Linked to the question that you’ve just been answering. There was a speaker here last year some time who had written a history of international intelligence and he said in a Q&A afterword’s, the discussion afterword’s, that one of the big problems of wester secular countries, was that they were unable to understand what was going on in countries with religious…I mean in a political sense how might you respond to that.

Professor Azar Gat:

So obviously, we know how difficult it is to enter the minds of different cultures. To enter the minds of other people in our own culture is very difficult. And where cultural differences are as significantly, significant enough, it’s obviously not very easy to go into them. We error in our assessment of the reactions, of the values, and the feelings of people of other cultures and therefore also often error about their course of action that they might chose. This is universal, it doesn’t necessarily need to apply to the religious minds. The very fact that we live in affluent societies where we more or less have everything that we need is, this alone is enough to distance us from the world and the mind set of people in other less fortunate parts of the world. Religion is only part of this.

James Rogers:

Ok well thank you very much. I did say at the beginning that I had 2 questions so just bear with me I may just ask one more to close the discussion down. The assumption I think of your analysis is that war to some extent is *catermanist* with people being killed.
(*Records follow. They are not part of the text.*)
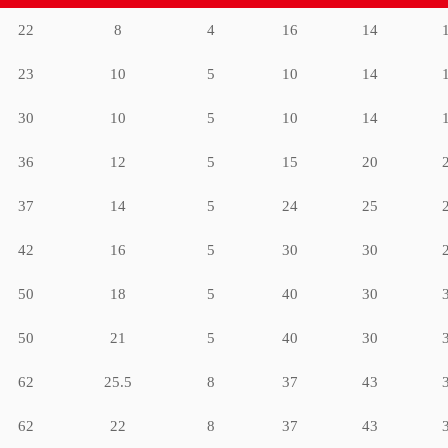
22
8
4
16
14
23
10
5
10
14
30
10
5
10
14
36
12
5
15
20
37
14
5
24
25
42
16
5
30
30
50
18
5
40
30
50
21
5
40
30
62
25.5
8
37
43
62
22
8
37
43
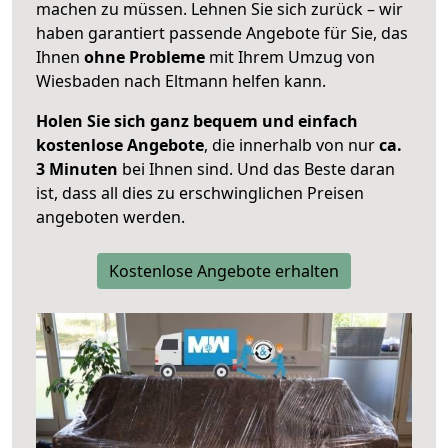
machen zu müssen. Lehnen Sie sich zurück – wir
haben garantiert passende Angebote für Sie, das
Ihnen
ohne Probleme
mit Ihrem Umzug von
Wiesbaden nach Eltmann helfen kann.
Holen Sie sich ganz bequem und einfach
kostenlose Angebote
, die innerhalb von nur
ca.
3 Minuten
bei Ihnen sind. Und das Beste daran
ist, dass all dies zu erschwinglichen Preisen
angeboten werden.
Kostenlose Angebote erhalten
But could you make the argument that actually war is something more than just people being killed, that is a consequence of war, war itself is about the struggle for ideas and the struggle for power, the two are highly interrelated with one another, and therefore is it the case that war itself, if understood in that way, is continuing as it always has done and perhaps is growing or has the potential to grow, even if the number of people who have been killed through war through the struggle, is itself in decline.

Professor Azar Gat:

So it depends how much you want to stretch the metaphors you know, I think Humpty Dumpty I think said it, “metaphors can be stretched indefinitely”. There is a huge difference between people get killed. It’s not that the human competition and conflict ended, or ends with the decline of war for people still compete.
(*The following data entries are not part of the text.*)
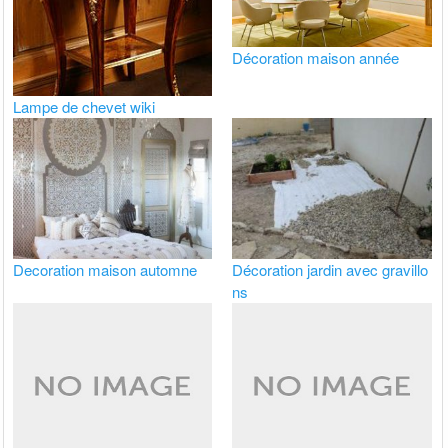
Décoration maison année
Lampe de chevet wiki
Decoration maison automne
Décoration jardin avec gravillo
ns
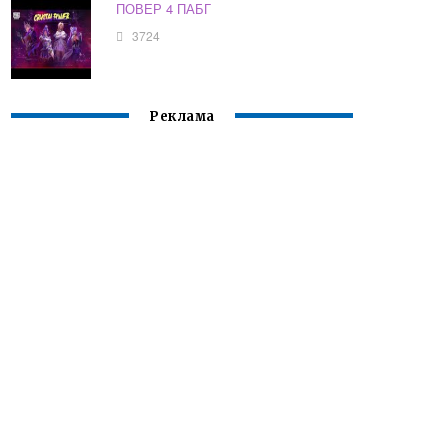
ПОВЕР 4 ПАБГ
3724
Реклама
There are 3 basic strategies of human behaviour and this is: peaceful cooperation, peaceful competition, and violent conflict. And people choose between them as they assess obviously, intuitively, which of these strategies, or a combination of strategies is going to serve them best at the particular moment, at the particular conditions. So what we have been seeing is a shift from the violent option mostly, also obviously to the cooperative option, but also to the option of competitive competition. Now people are still divided over ideologies, they are still divided over the possession of desired goods, and we see the tensions around this say even within our own societies, it doesn’t lead to violence, to deadly violence, which is a huge change.

James Rogers:

Ok well thank you very much and I hope you enjoy your afternoon.